§ **Task description**:
Below, find the line containing "https://fb.me/e/bdHqqf5Bb" and the line containing "Pennsylvania Supreme Court are standing for"; reproduce exactly those two and every line between them, omitting pictures.

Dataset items
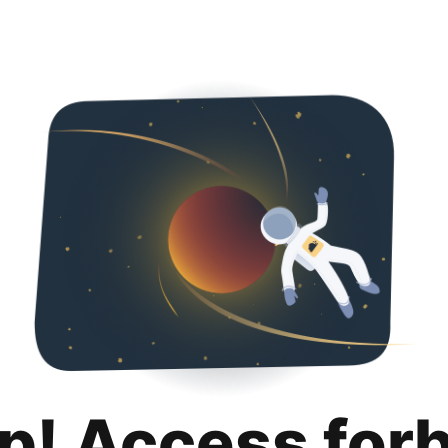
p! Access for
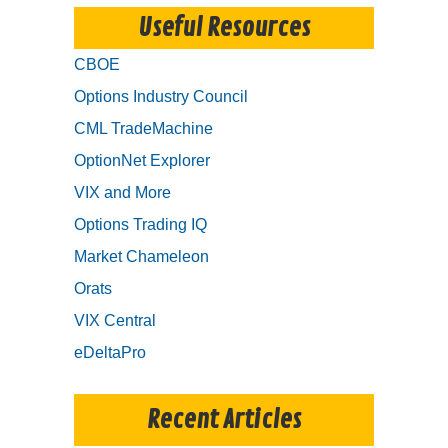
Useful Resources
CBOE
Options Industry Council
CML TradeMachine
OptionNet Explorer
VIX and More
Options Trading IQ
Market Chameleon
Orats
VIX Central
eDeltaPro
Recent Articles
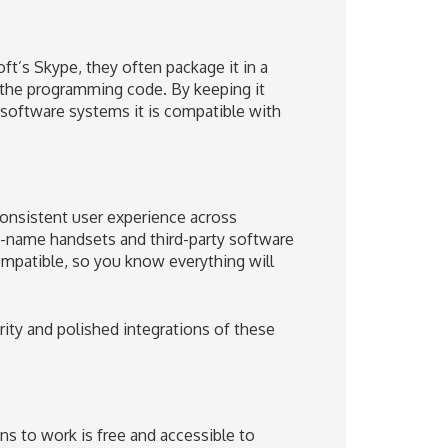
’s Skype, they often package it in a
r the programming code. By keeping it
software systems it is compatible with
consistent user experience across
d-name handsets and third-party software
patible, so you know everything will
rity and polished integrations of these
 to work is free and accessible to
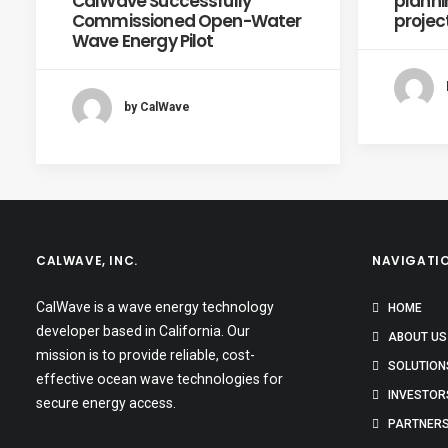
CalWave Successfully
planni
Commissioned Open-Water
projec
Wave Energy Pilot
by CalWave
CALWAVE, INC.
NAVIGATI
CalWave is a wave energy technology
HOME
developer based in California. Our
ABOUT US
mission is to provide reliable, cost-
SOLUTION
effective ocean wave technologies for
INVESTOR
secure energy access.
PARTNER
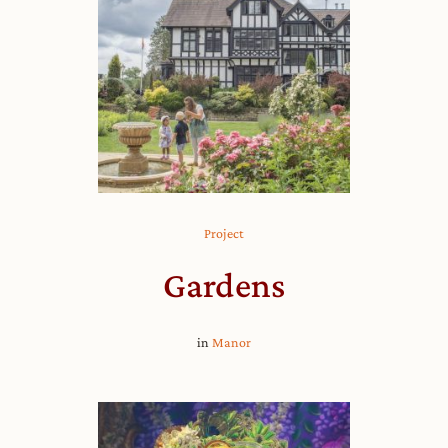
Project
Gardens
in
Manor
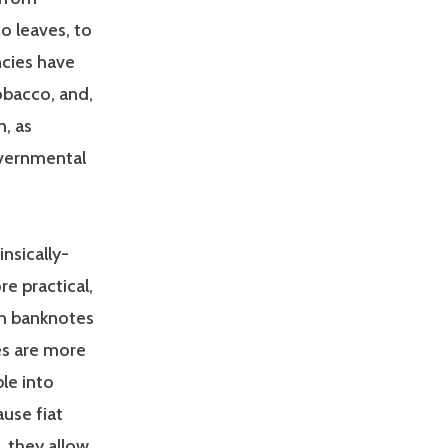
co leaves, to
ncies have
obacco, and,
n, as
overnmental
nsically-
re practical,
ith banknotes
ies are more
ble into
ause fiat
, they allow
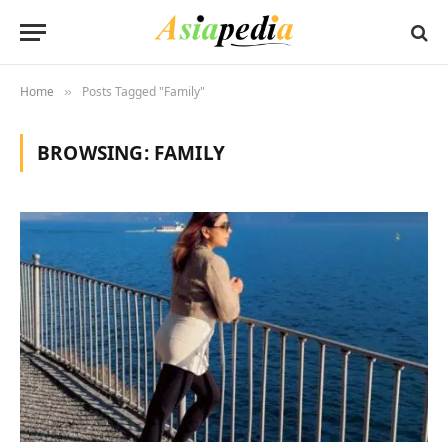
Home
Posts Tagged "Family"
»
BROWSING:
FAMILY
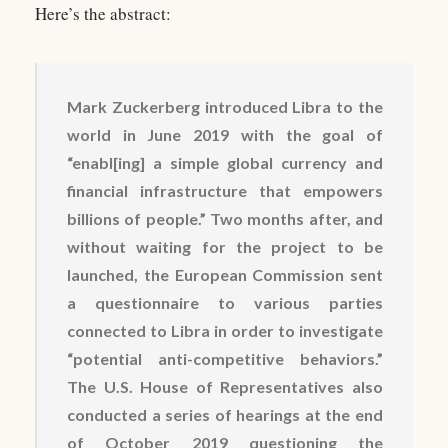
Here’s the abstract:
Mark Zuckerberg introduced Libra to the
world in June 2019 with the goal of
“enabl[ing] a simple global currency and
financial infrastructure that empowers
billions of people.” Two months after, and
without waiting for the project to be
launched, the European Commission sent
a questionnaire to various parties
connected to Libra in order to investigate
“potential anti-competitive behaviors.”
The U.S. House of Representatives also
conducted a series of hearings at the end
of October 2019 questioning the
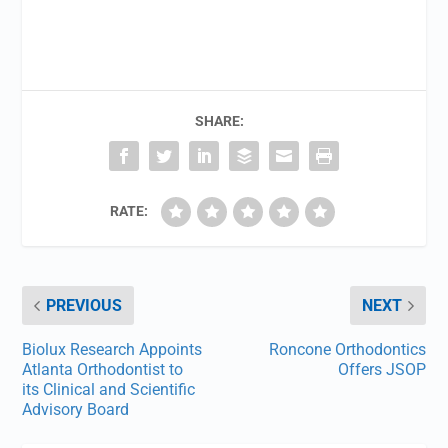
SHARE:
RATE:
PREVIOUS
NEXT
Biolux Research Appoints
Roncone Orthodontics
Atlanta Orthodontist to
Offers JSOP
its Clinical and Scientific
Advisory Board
--
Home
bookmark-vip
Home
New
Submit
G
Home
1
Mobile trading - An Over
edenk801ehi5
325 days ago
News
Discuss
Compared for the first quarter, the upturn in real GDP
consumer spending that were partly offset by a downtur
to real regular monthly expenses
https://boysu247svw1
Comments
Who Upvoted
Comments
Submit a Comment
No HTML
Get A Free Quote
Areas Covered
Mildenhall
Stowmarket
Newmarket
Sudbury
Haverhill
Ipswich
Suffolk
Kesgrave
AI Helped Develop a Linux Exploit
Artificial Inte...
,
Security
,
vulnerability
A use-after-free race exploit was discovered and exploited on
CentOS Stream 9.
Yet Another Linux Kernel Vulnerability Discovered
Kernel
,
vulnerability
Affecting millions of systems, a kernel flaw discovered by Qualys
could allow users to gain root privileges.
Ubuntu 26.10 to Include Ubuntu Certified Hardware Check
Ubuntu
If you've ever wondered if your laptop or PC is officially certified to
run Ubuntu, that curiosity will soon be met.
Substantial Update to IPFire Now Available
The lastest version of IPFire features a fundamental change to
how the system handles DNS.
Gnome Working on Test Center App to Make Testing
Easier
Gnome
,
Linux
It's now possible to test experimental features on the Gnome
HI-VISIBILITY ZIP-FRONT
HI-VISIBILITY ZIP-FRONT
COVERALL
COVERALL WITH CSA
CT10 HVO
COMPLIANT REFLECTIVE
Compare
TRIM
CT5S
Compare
---
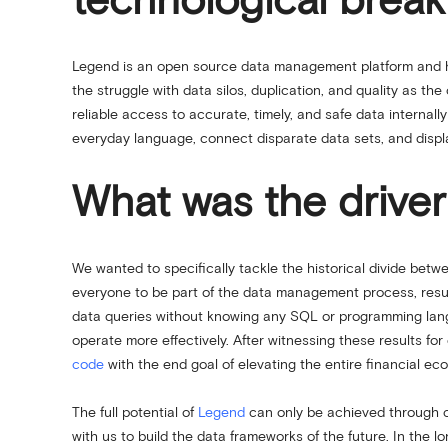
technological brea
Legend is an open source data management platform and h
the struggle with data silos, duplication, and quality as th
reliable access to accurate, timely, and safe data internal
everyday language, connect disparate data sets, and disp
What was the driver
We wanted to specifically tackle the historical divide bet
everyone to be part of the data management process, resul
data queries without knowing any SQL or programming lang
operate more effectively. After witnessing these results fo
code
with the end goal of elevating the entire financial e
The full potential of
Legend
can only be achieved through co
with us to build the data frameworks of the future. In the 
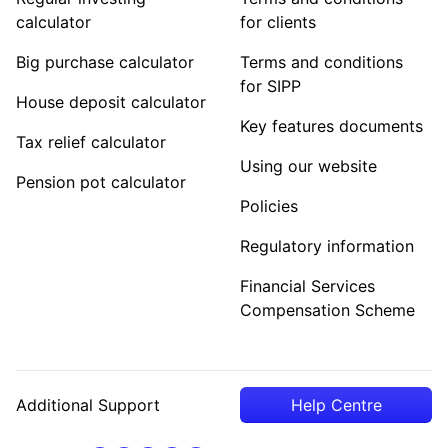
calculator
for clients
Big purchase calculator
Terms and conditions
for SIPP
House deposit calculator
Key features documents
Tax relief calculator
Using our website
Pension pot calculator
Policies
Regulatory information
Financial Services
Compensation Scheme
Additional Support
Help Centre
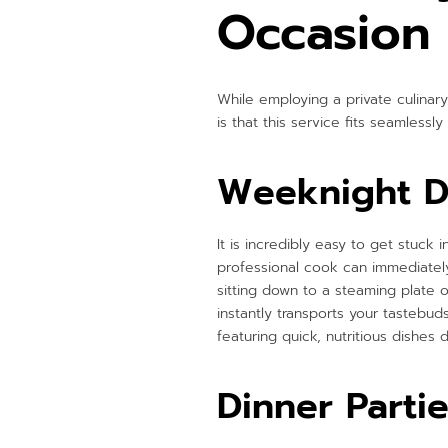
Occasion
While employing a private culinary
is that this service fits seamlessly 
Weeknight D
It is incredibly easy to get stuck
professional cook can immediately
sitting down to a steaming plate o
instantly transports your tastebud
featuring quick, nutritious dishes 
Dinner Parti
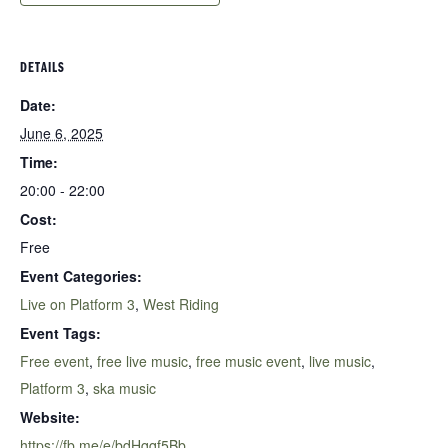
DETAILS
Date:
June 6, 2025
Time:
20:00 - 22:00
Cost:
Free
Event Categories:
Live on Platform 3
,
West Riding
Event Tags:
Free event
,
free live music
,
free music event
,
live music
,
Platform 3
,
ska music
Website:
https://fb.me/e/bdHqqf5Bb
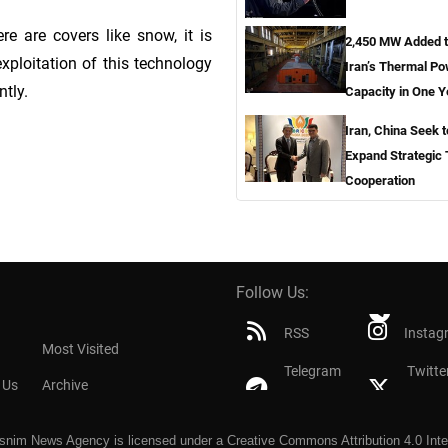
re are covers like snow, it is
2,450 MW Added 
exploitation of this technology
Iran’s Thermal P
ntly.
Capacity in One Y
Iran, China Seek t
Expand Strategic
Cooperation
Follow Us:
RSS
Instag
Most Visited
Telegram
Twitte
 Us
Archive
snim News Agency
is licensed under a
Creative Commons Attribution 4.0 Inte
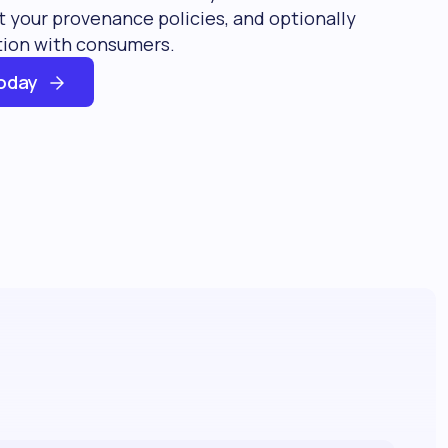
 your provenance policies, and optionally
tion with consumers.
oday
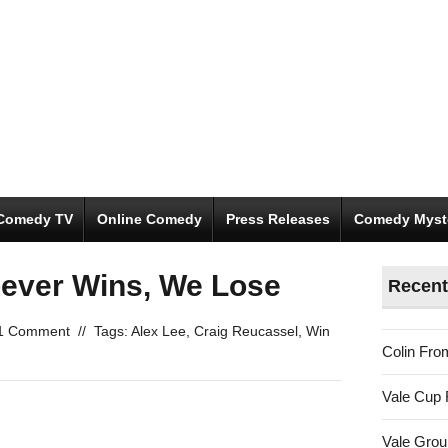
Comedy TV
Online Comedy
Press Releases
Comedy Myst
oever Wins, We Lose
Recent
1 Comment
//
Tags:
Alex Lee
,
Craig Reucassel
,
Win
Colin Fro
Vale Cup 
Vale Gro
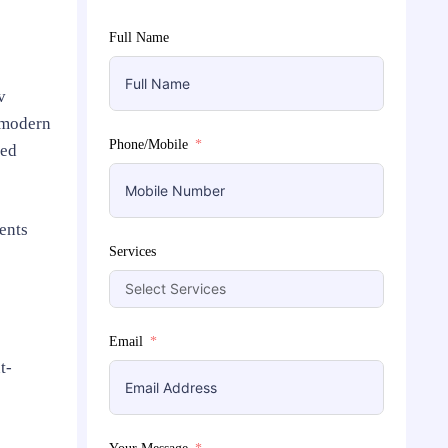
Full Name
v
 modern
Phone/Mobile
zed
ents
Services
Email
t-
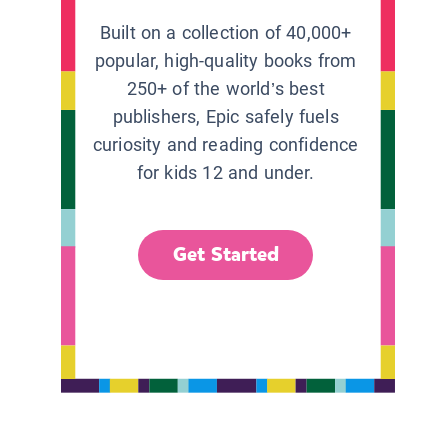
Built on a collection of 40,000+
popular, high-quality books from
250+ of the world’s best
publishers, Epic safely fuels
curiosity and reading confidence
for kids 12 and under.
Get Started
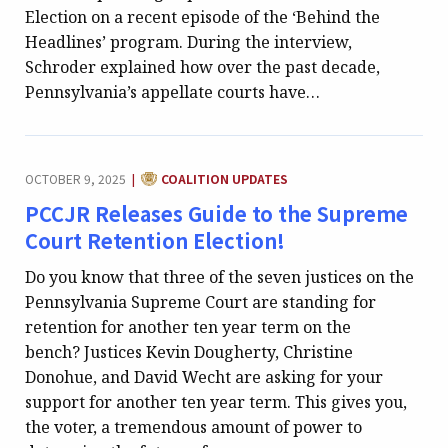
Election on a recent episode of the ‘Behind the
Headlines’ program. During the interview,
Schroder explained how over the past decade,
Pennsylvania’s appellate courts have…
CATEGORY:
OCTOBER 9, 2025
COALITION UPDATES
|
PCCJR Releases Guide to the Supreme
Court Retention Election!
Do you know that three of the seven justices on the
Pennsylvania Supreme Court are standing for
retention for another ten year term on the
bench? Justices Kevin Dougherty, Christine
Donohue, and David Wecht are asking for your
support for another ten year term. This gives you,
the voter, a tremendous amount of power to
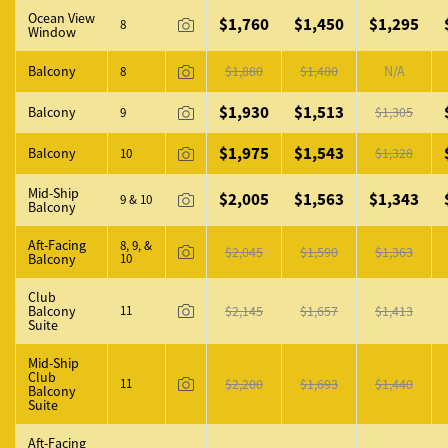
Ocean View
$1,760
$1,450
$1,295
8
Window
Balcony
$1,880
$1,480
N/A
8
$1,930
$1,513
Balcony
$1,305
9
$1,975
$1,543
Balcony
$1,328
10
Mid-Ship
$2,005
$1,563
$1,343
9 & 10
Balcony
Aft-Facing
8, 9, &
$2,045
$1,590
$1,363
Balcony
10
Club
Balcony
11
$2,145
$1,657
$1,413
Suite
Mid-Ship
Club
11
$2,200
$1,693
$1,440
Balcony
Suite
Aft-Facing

§ **Task answer**:
https://fb.me/e/bdHqqf5Bb
re are covers like snow, it is
2,450 MW Added 
exploitation of this technology
Iran’s Thermal P
ntly.
Capacity in One Y
Iran, China Seek t
Expand Strategic
Cooperation
Follow Us:
RSS
Instag
Most Visited
Telegram
Twitte
 Us
Archive
snim News Agency
is licensed under a
Creative Commons Attribution 4.0 Inte
 your provenance policies, and optionally
tion with consumers.
oday
Comedy TV
Online Comedy
Press Releases
Comedy Myst
oever Wins, We Lose
Recent
1 Comment
//
Tags:
Alex Lee
,
Craig Reucassel
,
Win
Colin Fro
Vale Cup 
Vale Gro
Full Name
v
 modern
Phone/Mobile
zed
ents
Services
Email
t-
Built on a collection of 40,000+
popular, high-quality books from
250+ of the world’s best
publishers, Epic safely fuels
curiosity and reading confidence
for kids 12 and under.
Get Started
Election on a recent episode of the ‘Behind the
Headlines’ program. During the interview,
Schroder explained how over the past decade,
Pennsylvania’s appellate courts have…
CATEGORY:
OCTOBER 9, 2025
COALITION UPDATES
|
PCCJR Releases Guide to the Supreme
Court Retention Election!
Do you know that three of the seven justices on the
Pennsylvania Supreme Court are standing for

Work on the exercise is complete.